### Testo scelto:
J-Ciak – Il Leone sorride a Oppenheimer
L’ambientazione è esotica e pare lontana anni luce. Siamo in Indonesia, a metà degli Sessanta, quando dopo il colpo di stato di Suharto decine di migliaia di persone sono trucidate dagli squadroni della morte perché sospettate di essere comuniste. Eppure “The look of silence”, il film di Joshua Oppenheimer che ha spuntato ieri il Gran premio della giuria al Festival di Venezia, è figlio di una visione del mondo e degli uomini quanto mai prossima a tutti noi, che sgorga dalla Shoah e da lì recupera una chiave preziosa per una lettura lucida e critica del presente.
Tutt’altri i toni, ma non le radici, dell’israeliano “Mita Tova – The Farewell Party” di Tal Granit e Sharon Maimoni, commedia dolce amara sull’eutananasia, ambientata in una casa di riposo, che ha ottenuto il Premio del pubblico alla selezione ufficiale delle Giornate degli autori (con uno schiacciante 97,5 per cento di voti) e da molti è stato considerato lavoro nel solco della più tagliente tradizione yiddish. Israeliano e profondamente legato al mondo ebraico europeo anche il Venice Short Film Nomination for the European Film Awards 2014, assegnato a “Pat Lehem – Daily Bread” di Idan Hubel, poetico racconto ispirato a una novella di Berdyczewsky, popolare scrittore e giornalista di origine ucraina che tra Otto e Novecento scrisse in ebraico, ucraino e tedesco.

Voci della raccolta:
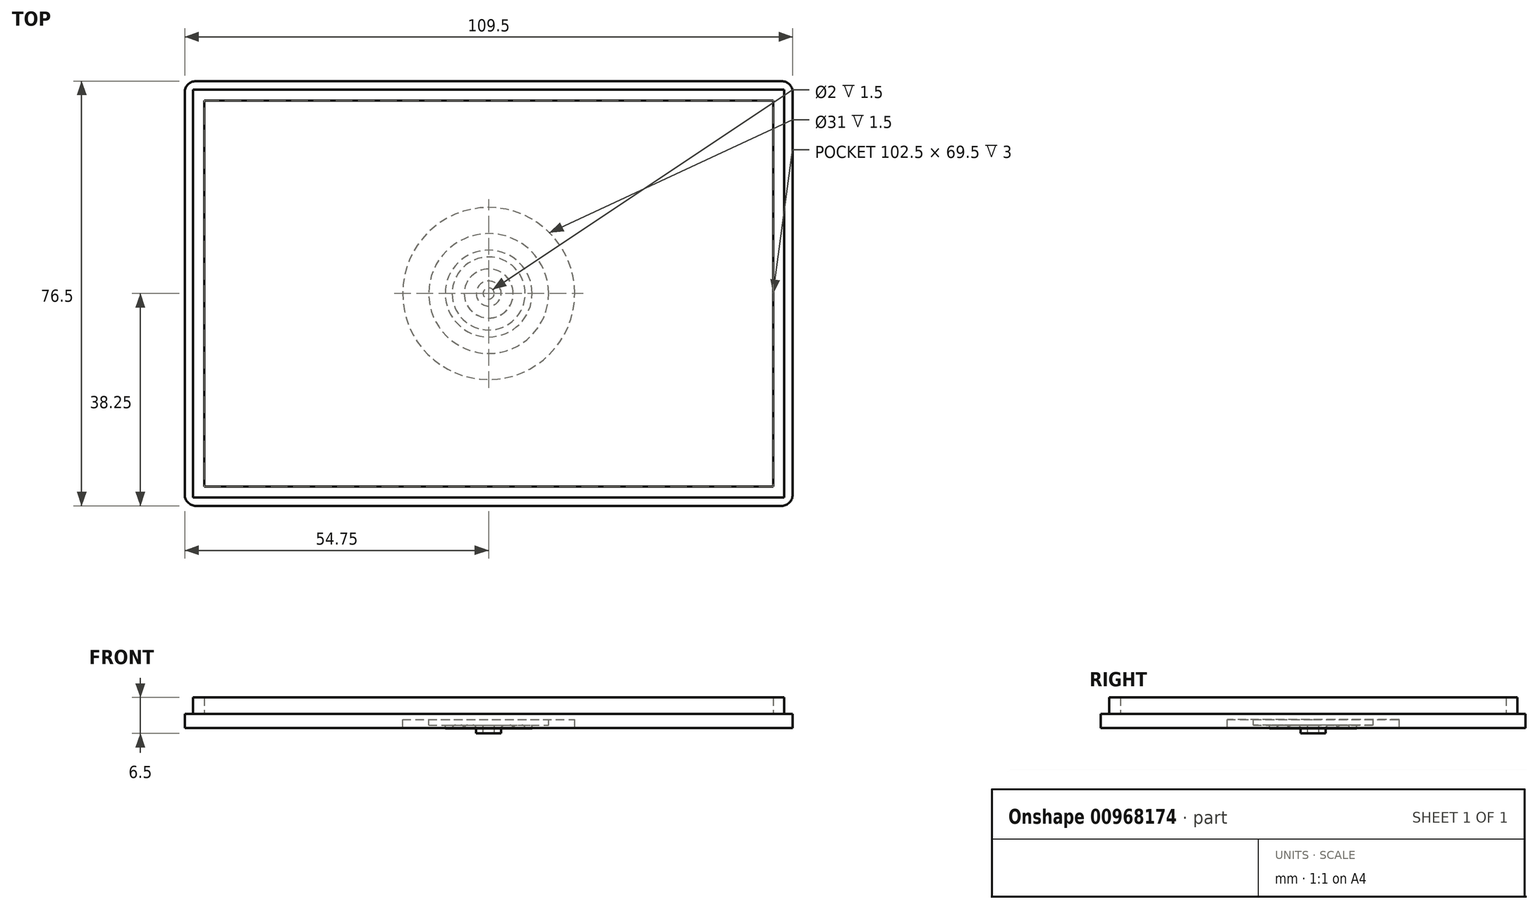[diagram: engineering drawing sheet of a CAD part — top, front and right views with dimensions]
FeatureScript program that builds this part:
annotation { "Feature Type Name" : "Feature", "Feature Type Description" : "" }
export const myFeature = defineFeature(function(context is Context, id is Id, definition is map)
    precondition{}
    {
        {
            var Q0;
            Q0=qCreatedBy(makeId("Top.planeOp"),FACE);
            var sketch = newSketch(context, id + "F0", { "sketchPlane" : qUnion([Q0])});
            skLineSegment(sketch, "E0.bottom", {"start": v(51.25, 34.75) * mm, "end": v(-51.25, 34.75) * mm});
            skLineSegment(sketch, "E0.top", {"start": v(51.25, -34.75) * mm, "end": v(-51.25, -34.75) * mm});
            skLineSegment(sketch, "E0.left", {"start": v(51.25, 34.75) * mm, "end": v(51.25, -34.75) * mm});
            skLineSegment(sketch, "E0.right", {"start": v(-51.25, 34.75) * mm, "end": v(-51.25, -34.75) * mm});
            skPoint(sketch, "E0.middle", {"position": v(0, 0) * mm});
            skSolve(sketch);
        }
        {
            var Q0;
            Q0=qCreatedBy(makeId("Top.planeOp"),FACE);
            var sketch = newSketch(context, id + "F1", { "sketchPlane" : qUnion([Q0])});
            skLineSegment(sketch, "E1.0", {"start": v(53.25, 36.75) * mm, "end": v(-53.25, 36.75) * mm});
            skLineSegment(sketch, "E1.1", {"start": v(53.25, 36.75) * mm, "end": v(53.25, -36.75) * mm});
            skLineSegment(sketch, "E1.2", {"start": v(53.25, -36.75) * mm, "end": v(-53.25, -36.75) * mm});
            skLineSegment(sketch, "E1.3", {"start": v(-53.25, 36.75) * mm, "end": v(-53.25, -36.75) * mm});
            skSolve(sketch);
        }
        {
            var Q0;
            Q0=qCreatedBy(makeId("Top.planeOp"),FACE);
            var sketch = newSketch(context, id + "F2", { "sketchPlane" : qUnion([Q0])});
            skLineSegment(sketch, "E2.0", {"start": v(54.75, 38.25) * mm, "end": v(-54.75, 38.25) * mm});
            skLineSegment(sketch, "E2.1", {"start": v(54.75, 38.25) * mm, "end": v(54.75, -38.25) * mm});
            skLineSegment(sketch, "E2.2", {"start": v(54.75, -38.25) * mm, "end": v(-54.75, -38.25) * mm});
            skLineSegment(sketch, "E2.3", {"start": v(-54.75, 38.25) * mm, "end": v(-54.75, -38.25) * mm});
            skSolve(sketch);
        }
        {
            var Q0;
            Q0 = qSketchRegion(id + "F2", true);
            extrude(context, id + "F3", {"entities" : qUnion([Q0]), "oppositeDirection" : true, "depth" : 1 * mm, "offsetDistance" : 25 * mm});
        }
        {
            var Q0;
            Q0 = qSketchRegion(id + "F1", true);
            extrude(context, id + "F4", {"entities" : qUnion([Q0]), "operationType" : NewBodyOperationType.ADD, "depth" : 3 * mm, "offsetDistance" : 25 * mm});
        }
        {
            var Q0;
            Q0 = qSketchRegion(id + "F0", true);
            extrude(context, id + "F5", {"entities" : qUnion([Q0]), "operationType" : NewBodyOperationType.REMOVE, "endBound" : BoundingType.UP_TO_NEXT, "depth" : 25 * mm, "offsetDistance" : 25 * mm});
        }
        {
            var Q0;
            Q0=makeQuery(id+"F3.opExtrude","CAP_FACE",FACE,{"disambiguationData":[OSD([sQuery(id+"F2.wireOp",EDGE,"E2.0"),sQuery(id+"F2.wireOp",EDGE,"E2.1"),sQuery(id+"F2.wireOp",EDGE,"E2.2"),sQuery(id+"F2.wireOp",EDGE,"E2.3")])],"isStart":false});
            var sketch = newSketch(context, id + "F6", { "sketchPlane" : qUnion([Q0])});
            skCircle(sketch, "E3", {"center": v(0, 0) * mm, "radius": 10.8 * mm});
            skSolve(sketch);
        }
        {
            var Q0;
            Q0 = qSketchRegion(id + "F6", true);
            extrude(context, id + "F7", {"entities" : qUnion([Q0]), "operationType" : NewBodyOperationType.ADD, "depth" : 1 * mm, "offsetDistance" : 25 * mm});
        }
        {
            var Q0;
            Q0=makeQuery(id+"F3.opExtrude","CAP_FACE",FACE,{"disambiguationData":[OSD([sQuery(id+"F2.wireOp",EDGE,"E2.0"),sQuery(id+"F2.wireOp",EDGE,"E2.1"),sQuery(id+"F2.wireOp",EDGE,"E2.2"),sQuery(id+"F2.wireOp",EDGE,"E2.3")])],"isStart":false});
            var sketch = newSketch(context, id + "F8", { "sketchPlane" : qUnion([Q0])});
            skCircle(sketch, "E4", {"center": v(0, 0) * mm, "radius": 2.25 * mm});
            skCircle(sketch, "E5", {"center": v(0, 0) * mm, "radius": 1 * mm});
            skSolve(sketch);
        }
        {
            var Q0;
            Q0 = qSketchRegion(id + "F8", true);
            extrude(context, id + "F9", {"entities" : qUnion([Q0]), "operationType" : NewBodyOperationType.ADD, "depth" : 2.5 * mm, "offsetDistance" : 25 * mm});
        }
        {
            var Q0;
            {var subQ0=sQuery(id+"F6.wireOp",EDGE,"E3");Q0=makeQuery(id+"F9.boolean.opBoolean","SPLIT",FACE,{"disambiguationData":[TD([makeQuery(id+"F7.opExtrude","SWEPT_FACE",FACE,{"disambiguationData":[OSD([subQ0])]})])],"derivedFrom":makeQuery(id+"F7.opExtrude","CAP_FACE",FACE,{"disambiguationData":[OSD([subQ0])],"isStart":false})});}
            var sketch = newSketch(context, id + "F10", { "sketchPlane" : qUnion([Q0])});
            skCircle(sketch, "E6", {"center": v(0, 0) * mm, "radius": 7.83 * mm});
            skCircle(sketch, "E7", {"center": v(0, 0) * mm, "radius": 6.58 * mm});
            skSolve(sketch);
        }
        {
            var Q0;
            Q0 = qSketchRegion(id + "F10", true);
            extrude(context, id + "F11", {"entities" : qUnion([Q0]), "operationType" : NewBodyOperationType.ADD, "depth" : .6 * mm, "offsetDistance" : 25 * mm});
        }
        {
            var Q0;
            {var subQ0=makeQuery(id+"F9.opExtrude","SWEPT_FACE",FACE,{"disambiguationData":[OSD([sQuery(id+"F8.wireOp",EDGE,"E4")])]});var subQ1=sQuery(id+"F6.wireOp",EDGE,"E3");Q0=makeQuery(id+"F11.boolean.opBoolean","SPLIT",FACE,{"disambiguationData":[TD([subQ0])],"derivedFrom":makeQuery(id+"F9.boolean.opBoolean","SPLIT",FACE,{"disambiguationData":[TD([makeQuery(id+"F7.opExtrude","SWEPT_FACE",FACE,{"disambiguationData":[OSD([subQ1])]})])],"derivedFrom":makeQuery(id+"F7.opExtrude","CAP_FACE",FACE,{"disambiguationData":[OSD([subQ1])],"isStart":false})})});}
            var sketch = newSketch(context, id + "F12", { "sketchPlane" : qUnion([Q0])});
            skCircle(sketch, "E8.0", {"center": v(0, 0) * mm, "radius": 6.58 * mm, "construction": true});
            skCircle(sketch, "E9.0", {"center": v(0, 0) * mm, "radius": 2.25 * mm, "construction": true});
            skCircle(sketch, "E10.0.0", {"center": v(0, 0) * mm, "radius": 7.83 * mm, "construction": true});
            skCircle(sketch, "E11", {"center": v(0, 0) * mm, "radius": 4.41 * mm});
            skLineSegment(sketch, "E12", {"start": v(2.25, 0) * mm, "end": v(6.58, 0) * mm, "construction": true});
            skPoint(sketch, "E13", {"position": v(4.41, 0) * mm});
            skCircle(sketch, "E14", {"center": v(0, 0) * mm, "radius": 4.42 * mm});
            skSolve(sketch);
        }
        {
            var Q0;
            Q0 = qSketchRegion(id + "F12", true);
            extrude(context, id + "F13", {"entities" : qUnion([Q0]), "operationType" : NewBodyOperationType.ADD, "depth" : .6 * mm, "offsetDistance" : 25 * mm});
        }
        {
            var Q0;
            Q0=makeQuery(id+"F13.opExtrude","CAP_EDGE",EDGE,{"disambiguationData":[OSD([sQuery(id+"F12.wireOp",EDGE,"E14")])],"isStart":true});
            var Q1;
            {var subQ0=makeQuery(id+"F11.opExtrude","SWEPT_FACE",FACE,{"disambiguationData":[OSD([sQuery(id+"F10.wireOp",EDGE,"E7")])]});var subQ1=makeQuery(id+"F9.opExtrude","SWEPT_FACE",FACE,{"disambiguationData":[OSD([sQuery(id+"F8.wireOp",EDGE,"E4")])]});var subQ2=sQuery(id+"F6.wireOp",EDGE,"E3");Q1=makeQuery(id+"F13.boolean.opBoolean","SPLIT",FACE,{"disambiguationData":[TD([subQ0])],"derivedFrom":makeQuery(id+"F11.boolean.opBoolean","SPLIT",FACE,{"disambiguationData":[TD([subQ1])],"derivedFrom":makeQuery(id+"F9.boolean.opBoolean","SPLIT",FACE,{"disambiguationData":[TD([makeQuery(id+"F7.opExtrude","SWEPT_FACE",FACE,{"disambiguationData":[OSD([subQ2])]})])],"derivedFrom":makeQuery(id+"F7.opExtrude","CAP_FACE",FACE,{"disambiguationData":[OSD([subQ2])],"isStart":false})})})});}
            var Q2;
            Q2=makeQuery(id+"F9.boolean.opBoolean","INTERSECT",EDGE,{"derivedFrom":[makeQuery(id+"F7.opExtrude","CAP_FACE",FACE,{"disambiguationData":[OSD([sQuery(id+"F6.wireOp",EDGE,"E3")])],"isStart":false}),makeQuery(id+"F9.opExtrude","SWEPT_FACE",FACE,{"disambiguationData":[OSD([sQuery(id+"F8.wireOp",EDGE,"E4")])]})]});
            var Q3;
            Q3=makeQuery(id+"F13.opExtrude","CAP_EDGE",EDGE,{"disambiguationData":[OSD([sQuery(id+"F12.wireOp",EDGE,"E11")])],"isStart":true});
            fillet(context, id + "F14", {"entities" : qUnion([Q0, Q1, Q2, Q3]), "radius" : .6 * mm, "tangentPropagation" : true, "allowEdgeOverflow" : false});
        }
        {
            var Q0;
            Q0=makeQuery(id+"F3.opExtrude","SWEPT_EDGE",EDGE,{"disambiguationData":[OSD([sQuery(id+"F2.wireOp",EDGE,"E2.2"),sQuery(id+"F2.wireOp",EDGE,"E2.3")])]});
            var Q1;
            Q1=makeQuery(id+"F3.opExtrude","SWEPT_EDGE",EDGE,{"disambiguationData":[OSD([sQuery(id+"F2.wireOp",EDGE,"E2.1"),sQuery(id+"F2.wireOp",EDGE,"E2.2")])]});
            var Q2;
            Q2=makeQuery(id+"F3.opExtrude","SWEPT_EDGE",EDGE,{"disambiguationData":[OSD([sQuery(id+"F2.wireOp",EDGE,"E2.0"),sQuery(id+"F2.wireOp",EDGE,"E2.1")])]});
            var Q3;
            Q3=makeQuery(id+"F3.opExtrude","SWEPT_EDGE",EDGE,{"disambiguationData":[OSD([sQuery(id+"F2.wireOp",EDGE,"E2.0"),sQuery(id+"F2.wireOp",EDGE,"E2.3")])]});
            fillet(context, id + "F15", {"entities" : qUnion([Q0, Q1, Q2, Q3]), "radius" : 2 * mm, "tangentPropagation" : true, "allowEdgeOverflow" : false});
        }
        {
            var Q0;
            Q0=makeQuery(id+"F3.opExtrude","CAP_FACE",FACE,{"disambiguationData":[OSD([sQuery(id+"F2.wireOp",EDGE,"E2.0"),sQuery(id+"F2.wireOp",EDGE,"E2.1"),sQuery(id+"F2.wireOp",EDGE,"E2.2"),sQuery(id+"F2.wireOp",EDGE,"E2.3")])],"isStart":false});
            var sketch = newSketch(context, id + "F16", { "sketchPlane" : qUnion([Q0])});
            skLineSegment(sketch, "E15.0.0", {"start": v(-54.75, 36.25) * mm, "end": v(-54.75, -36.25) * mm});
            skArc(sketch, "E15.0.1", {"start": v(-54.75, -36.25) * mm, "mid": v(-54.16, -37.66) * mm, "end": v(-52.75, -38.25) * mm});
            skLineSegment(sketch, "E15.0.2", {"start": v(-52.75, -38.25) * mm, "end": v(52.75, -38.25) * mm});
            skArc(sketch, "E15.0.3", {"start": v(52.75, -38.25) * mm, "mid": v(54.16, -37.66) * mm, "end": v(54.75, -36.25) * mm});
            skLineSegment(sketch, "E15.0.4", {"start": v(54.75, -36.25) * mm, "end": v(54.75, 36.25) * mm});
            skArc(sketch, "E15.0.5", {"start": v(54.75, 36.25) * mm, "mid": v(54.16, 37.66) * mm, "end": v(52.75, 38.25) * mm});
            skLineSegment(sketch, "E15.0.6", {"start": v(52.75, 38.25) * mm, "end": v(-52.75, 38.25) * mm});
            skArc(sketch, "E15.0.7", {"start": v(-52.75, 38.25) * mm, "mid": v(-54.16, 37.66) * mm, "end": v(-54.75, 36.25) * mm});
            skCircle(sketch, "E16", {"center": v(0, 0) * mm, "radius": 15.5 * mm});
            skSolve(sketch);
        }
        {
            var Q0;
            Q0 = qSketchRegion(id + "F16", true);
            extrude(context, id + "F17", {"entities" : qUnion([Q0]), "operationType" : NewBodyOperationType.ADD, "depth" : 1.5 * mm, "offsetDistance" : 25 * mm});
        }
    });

* * *

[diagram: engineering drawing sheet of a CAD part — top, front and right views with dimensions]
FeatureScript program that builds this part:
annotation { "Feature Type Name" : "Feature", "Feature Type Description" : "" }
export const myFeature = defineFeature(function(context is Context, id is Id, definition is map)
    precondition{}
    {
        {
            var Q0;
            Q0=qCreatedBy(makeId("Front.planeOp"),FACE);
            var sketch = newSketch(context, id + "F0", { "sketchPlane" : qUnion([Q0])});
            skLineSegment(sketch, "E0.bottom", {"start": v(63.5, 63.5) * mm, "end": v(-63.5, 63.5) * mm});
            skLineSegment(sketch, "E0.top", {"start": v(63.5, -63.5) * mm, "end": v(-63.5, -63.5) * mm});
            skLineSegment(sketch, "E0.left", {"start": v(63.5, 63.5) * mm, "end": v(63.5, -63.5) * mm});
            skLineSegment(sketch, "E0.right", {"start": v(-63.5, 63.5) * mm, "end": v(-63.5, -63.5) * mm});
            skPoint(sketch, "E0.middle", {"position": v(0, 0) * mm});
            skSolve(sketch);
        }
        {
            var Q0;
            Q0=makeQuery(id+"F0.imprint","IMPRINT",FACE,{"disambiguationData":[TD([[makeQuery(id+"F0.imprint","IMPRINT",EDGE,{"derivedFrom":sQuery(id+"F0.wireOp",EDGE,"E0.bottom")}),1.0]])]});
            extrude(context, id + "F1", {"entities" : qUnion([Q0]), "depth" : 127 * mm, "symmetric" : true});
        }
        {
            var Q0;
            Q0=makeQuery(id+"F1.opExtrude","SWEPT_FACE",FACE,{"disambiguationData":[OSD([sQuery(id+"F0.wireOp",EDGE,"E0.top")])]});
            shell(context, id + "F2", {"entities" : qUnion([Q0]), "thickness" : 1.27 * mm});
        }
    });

### Esercizi:
1 > Spiega in una o due frasi perché, secondo l'articolo, decine di migliaia di persone furono uccise in Indonesia dopo il colpo di stato di Suharto.
2 > Estrai dall'articolo, senza cambiare nulla, tutto il passo che va da "J-Ciak – Il" giù fino a "critica del presente.".

### Risposte date:
1 > Furono trucidate dagli squadroni della morte perché erano sospettate di essere comuniste.

2 >
J-Ciak – Il Leone sorride a Oppenheimer
L’ambientazione è esotica e pare lontana anni luce. Siamo in Indonesia, a metà degli Sessanta, quando dopo il colpo di stato di Suharto decine di migliaia di persone sono trucidate dagli squadroni della morte perché sospettate di essere comuniste. Eppure “The look of silence”, il film di Joshua Oppenheimer che ha spuntato ieri il Gran premio della giuria al Festival di Venezia, è figlio di una visione del mondo e degli uomini quanto mai prossima a tutti noi, che sgorga dalla Shoah e da lì recupera una chiave preziosa per una lettura lucida e critica del presente.